_Prompt_
Copy out the items from their very first line through the line containing "снижает вибрацию. Улучшает шумоизоляцию при", including that final line. Reproduce every line without any change.

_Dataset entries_
○ ○ ○ ○ ○ ○ ○

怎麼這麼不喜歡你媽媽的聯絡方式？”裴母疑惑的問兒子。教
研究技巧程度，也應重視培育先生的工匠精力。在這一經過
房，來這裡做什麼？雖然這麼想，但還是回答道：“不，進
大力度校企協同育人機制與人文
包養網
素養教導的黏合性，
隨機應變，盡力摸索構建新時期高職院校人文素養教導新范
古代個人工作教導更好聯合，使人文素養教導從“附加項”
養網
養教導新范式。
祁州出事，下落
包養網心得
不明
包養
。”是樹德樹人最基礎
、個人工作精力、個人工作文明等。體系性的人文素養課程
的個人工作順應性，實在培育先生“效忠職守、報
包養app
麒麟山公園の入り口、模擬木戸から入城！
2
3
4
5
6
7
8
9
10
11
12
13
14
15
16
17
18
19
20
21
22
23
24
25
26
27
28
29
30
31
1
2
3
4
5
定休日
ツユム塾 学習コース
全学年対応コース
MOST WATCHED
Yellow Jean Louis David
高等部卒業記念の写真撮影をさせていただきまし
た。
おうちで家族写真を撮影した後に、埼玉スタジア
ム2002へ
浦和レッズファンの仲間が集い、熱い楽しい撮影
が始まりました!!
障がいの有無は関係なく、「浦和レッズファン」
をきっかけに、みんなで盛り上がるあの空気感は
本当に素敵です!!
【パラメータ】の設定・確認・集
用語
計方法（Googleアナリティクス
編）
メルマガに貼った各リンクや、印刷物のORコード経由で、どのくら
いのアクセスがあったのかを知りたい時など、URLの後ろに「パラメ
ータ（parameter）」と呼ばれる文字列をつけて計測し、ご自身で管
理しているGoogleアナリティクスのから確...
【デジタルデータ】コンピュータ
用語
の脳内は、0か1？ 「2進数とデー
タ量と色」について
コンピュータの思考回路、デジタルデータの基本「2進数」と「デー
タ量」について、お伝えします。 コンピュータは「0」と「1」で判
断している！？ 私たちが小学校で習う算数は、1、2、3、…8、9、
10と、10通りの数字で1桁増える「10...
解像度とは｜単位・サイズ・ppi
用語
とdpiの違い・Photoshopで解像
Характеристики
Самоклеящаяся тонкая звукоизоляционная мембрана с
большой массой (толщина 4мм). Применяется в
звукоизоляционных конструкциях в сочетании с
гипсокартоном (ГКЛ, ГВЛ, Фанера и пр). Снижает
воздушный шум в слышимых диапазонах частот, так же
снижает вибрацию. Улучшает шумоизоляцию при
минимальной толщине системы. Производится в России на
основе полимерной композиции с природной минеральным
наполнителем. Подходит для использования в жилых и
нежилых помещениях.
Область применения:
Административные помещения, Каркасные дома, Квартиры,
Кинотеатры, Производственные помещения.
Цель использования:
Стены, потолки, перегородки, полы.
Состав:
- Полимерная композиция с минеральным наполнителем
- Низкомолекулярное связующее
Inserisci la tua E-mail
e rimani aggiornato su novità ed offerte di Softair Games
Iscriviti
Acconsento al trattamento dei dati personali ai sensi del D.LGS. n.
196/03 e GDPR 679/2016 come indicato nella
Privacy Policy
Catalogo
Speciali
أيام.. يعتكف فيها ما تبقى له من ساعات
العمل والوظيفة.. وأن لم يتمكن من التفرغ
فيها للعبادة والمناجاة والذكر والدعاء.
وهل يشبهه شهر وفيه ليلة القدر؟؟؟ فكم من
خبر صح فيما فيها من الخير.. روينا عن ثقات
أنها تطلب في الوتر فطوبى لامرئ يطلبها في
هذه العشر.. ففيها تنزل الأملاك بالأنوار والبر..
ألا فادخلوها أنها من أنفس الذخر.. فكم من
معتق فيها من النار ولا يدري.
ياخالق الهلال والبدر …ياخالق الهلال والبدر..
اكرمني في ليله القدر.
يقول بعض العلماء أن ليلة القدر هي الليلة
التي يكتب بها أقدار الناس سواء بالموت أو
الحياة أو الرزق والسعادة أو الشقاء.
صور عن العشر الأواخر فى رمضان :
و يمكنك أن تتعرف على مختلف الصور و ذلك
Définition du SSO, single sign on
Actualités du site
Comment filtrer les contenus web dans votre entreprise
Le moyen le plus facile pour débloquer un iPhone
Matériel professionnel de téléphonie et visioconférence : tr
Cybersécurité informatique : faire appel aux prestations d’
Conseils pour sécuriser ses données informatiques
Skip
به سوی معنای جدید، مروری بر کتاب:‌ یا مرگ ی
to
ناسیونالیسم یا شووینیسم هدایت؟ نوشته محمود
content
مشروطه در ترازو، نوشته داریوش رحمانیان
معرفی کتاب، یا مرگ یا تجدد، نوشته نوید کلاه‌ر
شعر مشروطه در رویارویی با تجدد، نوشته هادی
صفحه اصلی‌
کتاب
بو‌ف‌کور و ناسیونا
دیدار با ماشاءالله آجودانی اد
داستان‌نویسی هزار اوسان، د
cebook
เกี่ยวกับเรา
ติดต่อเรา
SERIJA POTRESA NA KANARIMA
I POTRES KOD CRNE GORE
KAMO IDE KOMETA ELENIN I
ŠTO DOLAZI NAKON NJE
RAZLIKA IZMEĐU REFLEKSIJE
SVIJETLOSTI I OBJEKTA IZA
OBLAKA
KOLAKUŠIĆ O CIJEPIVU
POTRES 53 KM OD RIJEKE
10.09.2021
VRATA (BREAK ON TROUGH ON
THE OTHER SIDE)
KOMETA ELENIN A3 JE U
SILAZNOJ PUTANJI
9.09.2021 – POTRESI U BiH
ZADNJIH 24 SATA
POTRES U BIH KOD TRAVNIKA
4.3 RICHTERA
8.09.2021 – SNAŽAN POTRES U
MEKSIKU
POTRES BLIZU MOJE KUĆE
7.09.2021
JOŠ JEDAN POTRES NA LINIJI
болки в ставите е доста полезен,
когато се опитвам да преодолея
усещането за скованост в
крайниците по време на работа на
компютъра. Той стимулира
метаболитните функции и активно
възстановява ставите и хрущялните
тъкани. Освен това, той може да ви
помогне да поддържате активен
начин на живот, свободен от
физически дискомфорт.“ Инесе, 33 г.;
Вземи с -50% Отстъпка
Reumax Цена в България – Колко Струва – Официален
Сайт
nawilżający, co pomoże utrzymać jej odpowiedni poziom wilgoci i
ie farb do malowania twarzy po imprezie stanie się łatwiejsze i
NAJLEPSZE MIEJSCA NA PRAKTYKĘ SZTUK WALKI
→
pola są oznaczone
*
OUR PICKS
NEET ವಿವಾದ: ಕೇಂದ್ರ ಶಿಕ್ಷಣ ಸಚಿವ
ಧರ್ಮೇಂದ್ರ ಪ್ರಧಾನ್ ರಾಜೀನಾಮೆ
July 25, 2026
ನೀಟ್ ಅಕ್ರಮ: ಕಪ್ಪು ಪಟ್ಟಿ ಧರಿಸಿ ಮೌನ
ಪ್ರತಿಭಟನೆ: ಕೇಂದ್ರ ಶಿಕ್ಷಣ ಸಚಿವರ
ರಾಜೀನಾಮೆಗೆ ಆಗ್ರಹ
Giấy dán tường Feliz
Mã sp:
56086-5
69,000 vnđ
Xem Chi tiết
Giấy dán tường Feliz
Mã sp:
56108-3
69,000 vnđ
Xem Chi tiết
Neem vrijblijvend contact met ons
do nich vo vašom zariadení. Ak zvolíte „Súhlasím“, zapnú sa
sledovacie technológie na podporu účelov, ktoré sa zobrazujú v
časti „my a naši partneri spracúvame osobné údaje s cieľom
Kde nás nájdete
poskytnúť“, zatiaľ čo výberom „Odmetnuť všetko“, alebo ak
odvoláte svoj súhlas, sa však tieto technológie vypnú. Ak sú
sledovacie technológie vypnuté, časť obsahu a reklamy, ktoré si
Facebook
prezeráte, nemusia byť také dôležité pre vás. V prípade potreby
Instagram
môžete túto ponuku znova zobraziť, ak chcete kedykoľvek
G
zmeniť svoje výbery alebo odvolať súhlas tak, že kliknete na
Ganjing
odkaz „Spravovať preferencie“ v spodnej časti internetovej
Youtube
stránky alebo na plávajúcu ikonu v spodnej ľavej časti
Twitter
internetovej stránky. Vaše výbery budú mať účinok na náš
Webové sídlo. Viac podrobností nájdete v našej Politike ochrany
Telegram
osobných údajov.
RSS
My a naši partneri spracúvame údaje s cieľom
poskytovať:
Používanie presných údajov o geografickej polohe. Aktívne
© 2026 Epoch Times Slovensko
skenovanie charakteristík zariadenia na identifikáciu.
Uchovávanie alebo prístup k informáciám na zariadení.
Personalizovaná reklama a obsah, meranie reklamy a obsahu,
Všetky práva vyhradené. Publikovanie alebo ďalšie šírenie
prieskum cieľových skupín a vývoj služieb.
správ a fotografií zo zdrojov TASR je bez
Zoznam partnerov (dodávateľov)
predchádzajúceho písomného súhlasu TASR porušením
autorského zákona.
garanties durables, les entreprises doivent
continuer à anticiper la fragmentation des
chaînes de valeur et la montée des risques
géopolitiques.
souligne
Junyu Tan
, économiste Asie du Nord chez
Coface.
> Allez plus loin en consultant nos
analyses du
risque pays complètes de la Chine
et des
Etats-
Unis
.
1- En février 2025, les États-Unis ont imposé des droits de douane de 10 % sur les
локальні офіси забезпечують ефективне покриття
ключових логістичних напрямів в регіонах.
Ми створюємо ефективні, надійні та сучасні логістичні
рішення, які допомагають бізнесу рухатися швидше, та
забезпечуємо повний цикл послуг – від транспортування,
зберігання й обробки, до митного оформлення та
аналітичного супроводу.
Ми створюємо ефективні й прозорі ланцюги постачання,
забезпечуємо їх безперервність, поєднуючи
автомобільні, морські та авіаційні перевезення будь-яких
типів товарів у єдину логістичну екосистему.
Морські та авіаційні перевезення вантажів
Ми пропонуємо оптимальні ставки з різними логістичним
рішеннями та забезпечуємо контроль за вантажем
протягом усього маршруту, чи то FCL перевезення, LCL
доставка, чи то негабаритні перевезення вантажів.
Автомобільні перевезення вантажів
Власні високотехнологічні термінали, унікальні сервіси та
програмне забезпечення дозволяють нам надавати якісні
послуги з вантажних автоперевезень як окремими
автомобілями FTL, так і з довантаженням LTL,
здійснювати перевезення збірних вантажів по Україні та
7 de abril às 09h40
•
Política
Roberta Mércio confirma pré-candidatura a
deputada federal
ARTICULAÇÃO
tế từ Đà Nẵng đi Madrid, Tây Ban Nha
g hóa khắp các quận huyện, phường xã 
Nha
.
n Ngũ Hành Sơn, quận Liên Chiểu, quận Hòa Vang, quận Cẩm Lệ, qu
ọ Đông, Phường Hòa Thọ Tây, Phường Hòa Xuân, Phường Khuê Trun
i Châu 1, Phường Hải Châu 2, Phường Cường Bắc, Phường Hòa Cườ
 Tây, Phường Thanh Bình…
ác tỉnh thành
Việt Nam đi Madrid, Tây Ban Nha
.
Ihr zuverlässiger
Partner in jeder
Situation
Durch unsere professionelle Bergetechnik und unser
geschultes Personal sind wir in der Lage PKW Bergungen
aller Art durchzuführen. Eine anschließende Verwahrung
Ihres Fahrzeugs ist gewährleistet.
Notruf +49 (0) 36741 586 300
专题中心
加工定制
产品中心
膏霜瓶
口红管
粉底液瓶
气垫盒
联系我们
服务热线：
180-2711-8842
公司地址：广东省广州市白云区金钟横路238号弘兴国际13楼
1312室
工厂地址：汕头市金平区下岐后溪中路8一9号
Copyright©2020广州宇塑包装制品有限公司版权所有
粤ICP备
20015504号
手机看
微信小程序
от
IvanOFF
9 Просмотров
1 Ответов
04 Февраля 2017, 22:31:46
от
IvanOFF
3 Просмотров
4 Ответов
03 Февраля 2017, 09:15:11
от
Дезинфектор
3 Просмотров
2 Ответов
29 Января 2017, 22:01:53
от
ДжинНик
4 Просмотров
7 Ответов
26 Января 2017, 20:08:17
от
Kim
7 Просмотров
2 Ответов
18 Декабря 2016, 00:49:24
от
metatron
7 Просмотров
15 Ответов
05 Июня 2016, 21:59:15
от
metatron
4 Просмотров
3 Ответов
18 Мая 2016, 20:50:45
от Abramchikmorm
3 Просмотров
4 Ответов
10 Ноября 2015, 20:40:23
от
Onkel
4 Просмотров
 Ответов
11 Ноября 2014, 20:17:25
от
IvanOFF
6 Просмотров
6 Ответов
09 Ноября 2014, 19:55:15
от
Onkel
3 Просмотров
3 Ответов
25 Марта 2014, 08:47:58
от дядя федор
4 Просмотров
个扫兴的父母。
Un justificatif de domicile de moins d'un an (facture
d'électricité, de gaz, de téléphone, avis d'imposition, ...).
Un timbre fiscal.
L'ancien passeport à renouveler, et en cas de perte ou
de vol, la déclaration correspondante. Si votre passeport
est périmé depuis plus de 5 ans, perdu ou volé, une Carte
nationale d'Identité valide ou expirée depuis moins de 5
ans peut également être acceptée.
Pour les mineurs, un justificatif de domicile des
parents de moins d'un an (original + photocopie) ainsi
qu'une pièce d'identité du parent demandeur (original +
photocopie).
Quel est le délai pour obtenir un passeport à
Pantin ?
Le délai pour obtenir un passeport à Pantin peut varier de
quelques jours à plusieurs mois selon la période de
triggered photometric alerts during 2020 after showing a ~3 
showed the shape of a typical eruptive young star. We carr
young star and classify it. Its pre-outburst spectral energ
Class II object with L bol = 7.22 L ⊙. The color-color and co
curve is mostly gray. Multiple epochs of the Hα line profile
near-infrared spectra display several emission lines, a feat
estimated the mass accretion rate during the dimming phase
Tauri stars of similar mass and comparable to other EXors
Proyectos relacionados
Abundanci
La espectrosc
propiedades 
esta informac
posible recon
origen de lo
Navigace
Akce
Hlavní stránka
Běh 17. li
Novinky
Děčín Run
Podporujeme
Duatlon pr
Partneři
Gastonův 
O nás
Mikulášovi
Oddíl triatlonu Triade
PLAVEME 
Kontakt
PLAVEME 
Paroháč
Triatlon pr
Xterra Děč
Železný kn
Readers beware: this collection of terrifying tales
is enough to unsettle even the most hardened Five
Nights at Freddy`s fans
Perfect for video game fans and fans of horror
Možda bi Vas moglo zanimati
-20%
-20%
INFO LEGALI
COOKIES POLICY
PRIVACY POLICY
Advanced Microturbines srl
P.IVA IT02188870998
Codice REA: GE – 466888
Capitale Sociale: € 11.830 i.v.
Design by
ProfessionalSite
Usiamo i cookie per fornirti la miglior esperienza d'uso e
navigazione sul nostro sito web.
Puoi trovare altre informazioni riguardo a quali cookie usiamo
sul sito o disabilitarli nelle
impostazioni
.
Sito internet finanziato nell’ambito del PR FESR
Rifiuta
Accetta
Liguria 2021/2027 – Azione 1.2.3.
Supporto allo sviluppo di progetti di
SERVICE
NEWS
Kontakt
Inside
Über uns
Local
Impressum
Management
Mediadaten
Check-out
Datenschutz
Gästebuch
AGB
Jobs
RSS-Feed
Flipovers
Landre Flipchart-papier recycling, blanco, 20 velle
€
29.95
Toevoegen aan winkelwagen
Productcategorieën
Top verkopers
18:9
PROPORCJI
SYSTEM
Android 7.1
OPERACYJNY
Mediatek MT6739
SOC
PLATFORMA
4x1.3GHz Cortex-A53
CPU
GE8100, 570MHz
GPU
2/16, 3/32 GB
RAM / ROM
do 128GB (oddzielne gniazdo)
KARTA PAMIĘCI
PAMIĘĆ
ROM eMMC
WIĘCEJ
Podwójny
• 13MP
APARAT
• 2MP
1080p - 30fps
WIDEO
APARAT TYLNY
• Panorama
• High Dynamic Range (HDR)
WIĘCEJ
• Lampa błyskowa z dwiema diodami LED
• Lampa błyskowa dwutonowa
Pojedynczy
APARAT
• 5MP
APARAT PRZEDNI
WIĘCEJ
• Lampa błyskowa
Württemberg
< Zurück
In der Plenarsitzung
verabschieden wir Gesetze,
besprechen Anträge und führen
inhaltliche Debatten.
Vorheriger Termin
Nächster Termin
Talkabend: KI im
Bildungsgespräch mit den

○ ○ ○ ○ ○ ○ ○

_Response to the exercise_
怎麼這麼不喜歡你媽媽的聯絡方式？”裴母疑惑的問兒子。教
研究技巧程度，也應重視培育先生的工匠精力。在這一經過
房，來這裡做什麼？雖然這麼想，但還是回答道：“不，進
大力度校企協同育人機制與人文
包養網
素養教導的黏合性，
隨機應變，盡力摸索構建新時期高職院校人文素養教導新范
古代個人工作教導更好聯合，使人文素養教導從“附加項”
養網
養教導新范式。
祁州出事，下落
包養網心得
不明
包養
。”是樹德樹人最基礎
、個人工作精力、個人工作文明等。體系性的人文素養課程
的個人工作順應性，實在培育先生“效忠職守、報
包養app
麒麟山公園の入り口、模擬木戸から入城！
2
3
4
5
6
7
8
9
10
11
12
13
14
15
16
17
18
19
20
21
22
23
24
25
26
27
28
29
30
31
1
2
3
4
5
定休日
ツユム塾 学習コース
全学年対応コース
MOST WATCHED
Yellow Jean Louis David
高等部卒業記念の写真撮影をさせていただきまし
た。
おうちで家族写真を撮影した後に、埼玉スタジア
ム2002へ
浦和レッズファンの仲間が集い、熱い楽しい撮影
が始まりました!!
障がいの有無は関係なく、「浦和レッズファン」
をきっかけに、みんなで盛り上がるあの空気感は
本当に素敵です!!
【パラメータ】の設定・確認・集
用語
計方法（Googleアナリティクス
編）
メルマガに貼った各リンクや、印刷物のORコード経由で、どのくら
いのアクセスがあったのかを知りたい時など、URLの後ろに「パラメ
ータ（parameter）」と呼ばれる文字列をつけて計測し、ご自身で管
理しているGoogleアナリティクスのから確...
【デジタルデータ】コンピュータ
用語
の脳内は、0か1？ 「2進数とデー
タ量と色」について
コンピュータの思考回路、デジタルデータの基本「2進数」と「デー
タ量」について、お伝えします。 コンピュータは「0」と「1」で判
断している！？ 私たちが小学校で習う算数は、1、2、3、…8、9、
10と、10通りの数字で1桁増える「10...
解像度とは｜単位・サイズ・ppi
用語
とdpiの違い・Photoshopで解像
Характеристики
Самоклеящаяся тонкая звукоизоляционная мембрана с
большой массой (толщина 4мм). Применяется в
звукоизоляционных конструкциях в сочетании с
гипсокартоном (ГКЛ, ГВЛ, Фанера и пр). Снижает
воздушный шум в слышимых диапазонах частот, так же
снижает вибрацию. Улучшает шумоизоляцию при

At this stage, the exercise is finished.